Однако приговора еще не было, хотя
я сидела в тюрьме уже два месяца, и я очень боялась: вдруг
что-нибудь может измениться, и я попаду в лагерь? Страх
этот совсем бы меня доконал, если бы я не решила твердо,
что в лагерь я не пойду, а покончу с собой. Смерть меня не
пугала: слишком уж я устала от жизни, мысль о возможном
выходе успокаивала.
В конце октября меня вызвали с
вещами и повезли в Бутырскую тюрьму. Было 3 часа ночи. В
тюрьме были новые порядки: перед входом в камеру нужно было
вымыться. Надзирательница повела меня в душ.
— Мойтесь, — сказала
надзирательница. — Я включу воду. — И вышла из душевой,
заперев за собой дверь.
Я доверчиво встала под душ, как
вдруг полилась совершенно холодная вода. Я хотела выбежать,
но дверь в раздевалку была заперта. Я стучала, кричала, но
никто не отвечал, а на меня лилась ледяная вода. Наконец
дверь открылась, и душ был выключен.
Этот маленький эпизод почему-то
переполнил чашу моего терпения, я дрожала от холода и не
могла успокоиться. Из глаз моих лились слезы.
Мы вошли в камеру. Все койки были
заняты, никто не поднял головы.
— Посидите на скамейке, — сказала
надзирательница, — через два часа подъем. Я села. Меня била
лихорадка. Вдруг с одной койки встала женщина.
— Идите ко мне, ляжем вместе. Я
легла в ее нагретую постель, но меня продолжало трясти. С
трудом ответила я на ее вопросы о моей судьбе.
— Нам еще недолго томиться, в 1950
году будет война, большевиков свергнут, и мы будем на
свободе.
— Почему вы так думаете?
— Вспомните, когда началась первая
мировая война, — 1914 год. Сумма цифр 15. Вторая? 1941.
Сумма та же. Третья будет в 1950 году, та же сумма. Это
говорила у нас в Варшаве пророчица, а ее предсказания все
сбываются. Вот так номер! К кому же я попала? Чтобы
переменить тему, я спросила, как ее имя.
— Ванда.

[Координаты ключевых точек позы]
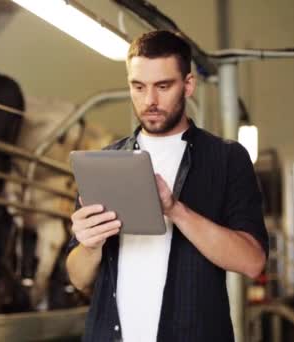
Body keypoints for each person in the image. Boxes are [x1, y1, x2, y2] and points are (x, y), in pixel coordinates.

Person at [65, 30, 269, 342]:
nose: (150, 101)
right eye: (138, 87)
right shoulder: (106, 161)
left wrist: (175, 210)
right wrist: (89, 244)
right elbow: (79, 278)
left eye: (163, 86)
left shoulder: (226, 158)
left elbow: (253, 262)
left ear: (188, 85)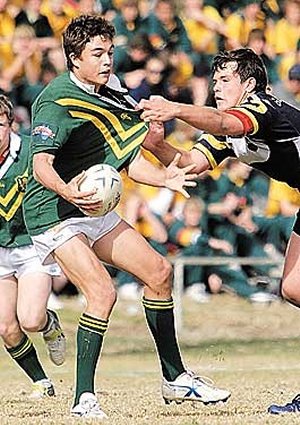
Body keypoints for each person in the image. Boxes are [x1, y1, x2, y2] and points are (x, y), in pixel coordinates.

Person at [22, 15, 231, 419]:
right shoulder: (55, 100)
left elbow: (124, 159)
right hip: (53, 210)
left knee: (159, 272)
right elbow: (42, 165)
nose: (106, 61)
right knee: (102, 293)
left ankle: (176, 379)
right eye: (97, 54)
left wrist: (166, 179)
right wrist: (68, 192)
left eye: (110, 52)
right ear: (73, 58)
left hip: (92, 204)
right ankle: (84, 398)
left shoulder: (111, 91)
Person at [138, 47, 300, 414]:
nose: (217, 86)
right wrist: (156, 144)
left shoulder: (261, 106)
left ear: (250, 84)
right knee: (292, 287)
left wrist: (176, 108)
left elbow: (226, 124)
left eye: (225, 80)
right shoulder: (228, 125)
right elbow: (191, 163)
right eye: (214, 80)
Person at [0, 94, 66, 399]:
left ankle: (50, 322)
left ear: (11, 124)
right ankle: (42, 382)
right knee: (6, 327)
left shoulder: (29, 151)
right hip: (1, 249)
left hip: (32, 244)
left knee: (30, 319)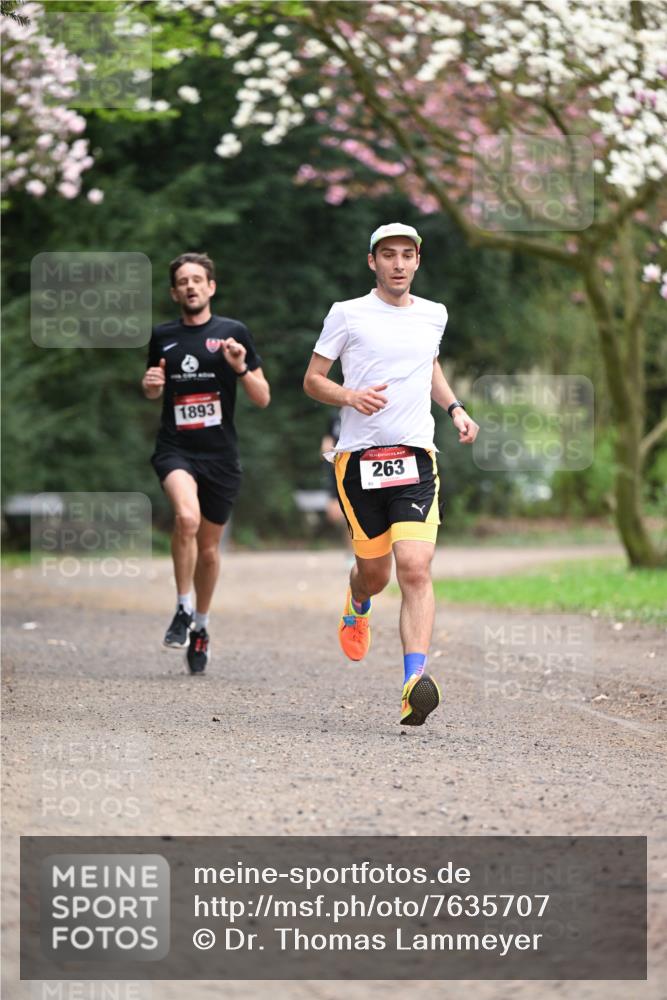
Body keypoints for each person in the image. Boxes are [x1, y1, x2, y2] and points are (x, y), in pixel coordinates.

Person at [303, 223, 479, 726]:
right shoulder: (347, 314)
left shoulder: (433, 315)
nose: (398, 263)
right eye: (388, 255)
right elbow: (313, 380)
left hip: (416, 458)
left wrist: (455, 409)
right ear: (372, 262)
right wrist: (349, 396)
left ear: (418, 261)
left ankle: (412, 683)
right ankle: (357, 599)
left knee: (416, 568)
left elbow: (429, 368)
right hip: (358, 461)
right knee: (377, 575)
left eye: (407, 255)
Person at [142, 252, 270, 673]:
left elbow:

[Краткое задание A] Какое правило, согласно исходному тексту о Бутырской тюрьме, действовало там перед входом в камеру?
[Краткое задание B] Допишите продолжение исходного текста о Бутырской тюрьме, начав сразу после его последней реплики.

[Результат выполнения A] Перед входом в камеру нужно было вымыться.

[Результат выполнения B]
— Вы полька? Хорошо говорите по-
русски.
— Я еще до войны успела поучиться в
русской гимназии. Позднее специально училась русскому языку.
— А когда вас арестовали?
— После войны и дали срок 20 лет.
У меня мелькнула мысль: не в
шпионской ли школе она учила перед войной русский язык?
— Кем вы работали в лагере?
— Дневальной. У меня ведь больное
сердце!
Мне стало ясно, кто она. Чтобы
попасть на должность дневальной сравнительно молодой
женщине, нужно быть стукачом. А сердце? Ну кто в лагере
обращает на это внимание! Чтобы прекратить с ней разговор,
я делала вид, что сплю. Утром, поблагодарив за ночной приют,
я отошла от нее в дальний угол, где мне дали койку, и
старалась поменьше с ней сталкиваться. Она заметила мое
отчуждение и обиделась.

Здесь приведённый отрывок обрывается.